Même si l’OSCE, la Commission européenne et d’autres grandes institutions européennes ont pris différentes mesures et édicté des règlements ces dernières années, moins d’un pour cent des victimes de la traite humaine sont identifiées! Et les auteurs sont rarement poursuivis.
Structures patriarcales
En Allemagne, en Italie et en France, une femme est tuée environ tous les trois jours par son mari, son compagnon, son ex-compagnon, son frère ou son fils; en Suisse et en Autriche, c’est environ toutes les deux semaines. En Turquie, il s’agit de 9 femmes par semaine! Au total, ces dernières années, environ 3000 femmes sont tuées chaque année dans toute l’Europe en raison de leur sexe. Selon les estimations des Nations unies, 137 féminicides sont perpétrés chaque jour dans le monde. L’une des raisons les plus fréquentes du meurtre des femmes est la possessivité d’un homme sur une femme et la perte de contrôle qui accompagne la séparation.
La violence ne commence pas nécessairement par les coups. Les menaces, les insultes, le harcèlement et le contrôle par le ou la partenaire sont également des formes de violence. Elle peut toucher des personnes de toutes les couches sociales et de tous les âges: à la maison, dans les lieux publics, au travail ou en ligne. En Allemagne, par exemple, une femme sur trois est victime de violence physique et/ou sexuelle au moins une fois dans sa vie, le plus souvent par son partenaire actuel ou par son ancien partenaire.
Les filles et les femmes handicapées subissent deux à trois fois plus de violences que la moyenne de la population. Ces statistiques sont effrayantes et révoltantes. Dans tous les pays, les femmes, et pas seulement elles, descendent dans la rue pour protester contre cette brutalité flagrante, pour lutter pour leur dignité et leur liberté.

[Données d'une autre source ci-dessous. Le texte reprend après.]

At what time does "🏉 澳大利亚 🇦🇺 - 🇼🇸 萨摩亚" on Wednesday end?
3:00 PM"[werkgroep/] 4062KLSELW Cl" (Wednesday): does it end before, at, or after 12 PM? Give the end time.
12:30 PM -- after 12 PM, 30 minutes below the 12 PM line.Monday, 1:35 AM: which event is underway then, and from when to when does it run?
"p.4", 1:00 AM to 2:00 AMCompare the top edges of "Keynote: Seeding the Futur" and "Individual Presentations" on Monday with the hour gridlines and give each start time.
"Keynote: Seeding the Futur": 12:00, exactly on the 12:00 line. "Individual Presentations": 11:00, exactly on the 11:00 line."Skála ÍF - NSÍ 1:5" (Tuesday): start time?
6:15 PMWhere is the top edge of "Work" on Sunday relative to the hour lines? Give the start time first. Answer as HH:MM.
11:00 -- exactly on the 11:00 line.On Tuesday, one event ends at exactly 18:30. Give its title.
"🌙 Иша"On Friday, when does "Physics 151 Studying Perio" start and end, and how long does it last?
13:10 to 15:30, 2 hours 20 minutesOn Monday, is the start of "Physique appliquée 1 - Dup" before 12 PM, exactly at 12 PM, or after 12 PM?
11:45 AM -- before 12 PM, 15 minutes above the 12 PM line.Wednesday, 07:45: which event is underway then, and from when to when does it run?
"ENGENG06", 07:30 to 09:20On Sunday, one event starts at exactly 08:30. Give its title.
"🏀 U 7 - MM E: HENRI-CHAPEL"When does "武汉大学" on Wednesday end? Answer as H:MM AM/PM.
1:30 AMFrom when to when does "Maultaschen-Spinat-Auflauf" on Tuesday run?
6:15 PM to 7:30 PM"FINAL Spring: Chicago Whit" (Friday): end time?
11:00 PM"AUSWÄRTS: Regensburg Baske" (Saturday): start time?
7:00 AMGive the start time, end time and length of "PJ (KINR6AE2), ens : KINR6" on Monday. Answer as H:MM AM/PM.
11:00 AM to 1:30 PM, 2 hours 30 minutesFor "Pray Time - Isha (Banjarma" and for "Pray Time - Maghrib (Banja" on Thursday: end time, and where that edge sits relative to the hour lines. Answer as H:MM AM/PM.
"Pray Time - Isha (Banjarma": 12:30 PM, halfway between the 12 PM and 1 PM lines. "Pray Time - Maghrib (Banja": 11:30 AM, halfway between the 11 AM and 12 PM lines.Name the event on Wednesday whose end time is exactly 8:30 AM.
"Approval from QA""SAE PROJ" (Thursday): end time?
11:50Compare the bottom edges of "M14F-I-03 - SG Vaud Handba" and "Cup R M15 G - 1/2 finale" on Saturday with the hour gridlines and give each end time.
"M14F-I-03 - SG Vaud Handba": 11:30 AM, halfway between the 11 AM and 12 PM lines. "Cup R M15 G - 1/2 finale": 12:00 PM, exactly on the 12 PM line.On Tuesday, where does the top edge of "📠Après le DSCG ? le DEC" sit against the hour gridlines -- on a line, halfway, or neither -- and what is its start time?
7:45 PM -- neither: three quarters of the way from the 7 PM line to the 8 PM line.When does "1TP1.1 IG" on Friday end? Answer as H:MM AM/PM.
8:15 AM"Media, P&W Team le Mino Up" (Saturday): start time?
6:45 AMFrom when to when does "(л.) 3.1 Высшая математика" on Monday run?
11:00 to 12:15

Dans de nombreux pays, des initiatives ont été prises ces dernières années en vue d’une quasi-égalité entre les hommes et les femmes. Pourtant, les structures hiérarchiques restent profondément ancrées dans notre société. La violence domestique envers les femmes, l’oppression sexiste sur le lieu de travail, les violences sexuelles psychologiques et physiques, les féminicides – tout cela ne peut être combattu efficacement que si nous démante-lons et dissolvons les structures patriarcales en nous et autour de nous. Soyons courageuses, à l’instar des milliers de femmes qui ont manifesté à Istanbul – malgré l’interdiction – le 8 mars, Journée internationale de la femme, pour défendre leurs droits et lutter contre la violence.
«Nous ne nous taisons pas, nous n’avons pas peur, nous n’obéissons pas»!
Constanze Warta Rédactrice Archipel
Sources : articles de presse les plus divers, récits personnels, reportages télévisés, etc...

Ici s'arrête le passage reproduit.